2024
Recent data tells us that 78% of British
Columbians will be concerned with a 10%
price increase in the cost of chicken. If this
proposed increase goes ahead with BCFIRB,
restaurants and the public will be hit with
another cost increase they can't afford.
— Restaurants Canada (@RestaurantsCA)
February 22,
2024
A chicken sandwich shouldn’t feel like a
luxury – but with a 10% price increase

__Exercise__:
Your response should be each line that includes the word "with", copied from the records.

__Finished exercise__:
Columbians will be concerned with a 10%
proposed increase goes ahead with BCFIRB,
restaurants and the public will be hit with
luxury – but with a 10% price increase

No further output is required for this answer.